Esto lo sentenció pomposamente el filólogo y crítico literario Ernst Robert Curtius (el nieto más ilustre del ilustre historiador y arqueólogo Ernst Curtius, por cierto) en su famosa obra de 1930 Die Französische Kultur (Stuttgart-Berlín; versión francesa: Essai sur la France, París, L’Aube, 1990).
Este tipo particular de infundio, como sabemos por lo arriba dicho, no es ocurrencia de Curtius: tales lugares comunes fueron moneda corriente durante mucho tiempo, lo siguen siendo aún para muchas personas y, por último, aun se piensa con frecuencia en Nietzsche como un paladín de algo confusamente concebido como el «espíritu germánico», y, por ende, «antilatino».
Sin embargo, diversos estudios reclaman cada vez más una revisión crítica de ese estereotipo; estudios sobre la –al parecer, fecunda– relación de Nietzsche con el «espíritu latino», relación investigada sobre todo por medio de las lecturas de Nietzsche, en particular de obras de autores franceses. Obras y autores franceses que llegaron a ser parte, casi con seguridad ya, de la propia trama oculta, por así llamarla, de sus textos.
De este modo, el filósofo, en principio, «típicamente alemán» Friedrich Nietzsche termina cada vez más por revelársenos como un escritor imbuido del llamado esprit français.
No me dirán que no es un giro ingenioso y elegante.
UN ARTE MISTERIOSO
Y, sin embargo, no debería sorprendernos este giro «inesperado». Dice Nietzsche, al fin y al cabo, en el prefacio de Aurora:
«La filología, en efecto, es ese arte honorable que exige de su cultor sobre todo una cosa: mantenerse aparte, darse tiempo, hacerse silencioso, hacerse lento, siendo como es un arte y una pericia de orfebre de la palabra, que debe cumplir una tarea finísima y atenta, en la que nada se logra sin aplicarse con lentitud. [...] enseña a leer bien, esto es, lentamente, en profundidad [...] Mis pacientes amigos, este libro quiere solamente lectores perfectos, filólogos perfectos: ¡aprended a leerme bien!».
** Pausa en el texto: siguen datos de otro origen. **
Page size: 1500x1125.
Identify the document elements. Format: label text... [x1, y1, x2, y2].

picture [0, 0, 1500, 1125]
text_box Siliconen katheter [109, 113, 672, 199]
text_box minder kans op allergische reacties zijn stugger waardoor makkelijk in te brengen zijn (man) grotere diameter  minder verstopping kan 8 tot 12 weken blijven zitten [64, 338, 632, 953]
En esa lectura filológica que Nietzsche reclama hay necesariamente (esto es, la hay porque es parte de la propia naturaleza de tal lectura filológica, bien entendida) una interpretación filosófica y una perspectiva histórica.
Buscar hoy las fuentes latinas, o francesas, ajenas al obsoleto cliché ario, en el pensamiento de Nietzsche, es leerlo como filólogos en este sentido, es decir, leerlo bien. Semejante búsqueda está lejos de pretender reducir la obra nietzscheana a lecturas, ideas asimiladas o cualesquiera otros factores externos, o de aspirar a disolver la imagen de Nietzsche como productor de su obra en una telaraña de influencias.
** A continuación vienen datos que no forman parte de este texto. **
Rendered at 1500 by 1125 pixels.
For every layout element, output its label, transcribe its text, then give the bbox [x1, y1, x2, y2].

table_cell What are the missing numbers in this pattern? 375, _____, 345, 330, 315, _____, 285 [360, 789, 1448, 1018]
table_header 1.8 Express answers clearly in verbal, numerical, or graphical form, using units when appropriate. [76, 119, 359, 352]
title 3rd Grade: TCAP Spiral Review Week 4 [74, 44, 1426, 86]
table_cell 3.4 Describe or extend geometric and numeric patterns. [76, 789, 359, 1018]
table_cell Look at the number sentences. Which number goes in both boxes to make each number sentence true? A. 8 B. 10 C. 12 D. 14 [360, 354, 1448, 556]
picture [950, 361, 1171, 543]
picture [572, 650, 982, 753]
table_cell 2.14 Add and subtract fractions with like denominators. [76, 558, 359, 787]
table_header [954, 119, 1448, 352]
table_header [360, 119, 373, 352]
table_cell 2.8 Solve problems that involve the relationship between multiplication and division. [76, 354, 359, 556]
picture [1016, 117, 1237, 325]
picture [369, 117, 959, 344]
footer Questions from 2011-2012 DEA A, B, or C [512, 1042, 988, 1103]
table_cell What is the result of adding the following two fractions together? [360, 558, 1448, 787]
Es una búsqueda de la vida intelectual real, concreta, de Nietzsche y, por ello, del verdadero espesor y de la auténtica complejidad histórica en los que se forjó su pensamiento.
No se trata, pues, por más que búsqueda tal suponga necesariamente un tácito «Ex nihilo, nihil», de negar originalidad a Nietzsche, y ni siquiera de restársela, sino de comprender mejor ese arte complicado y misterioso con el que, de manera incesante, callada o secreta, un pensador va diaria, tenaz, íntimamente, a lo largo de toda su vida, construyéndose a sí mismo.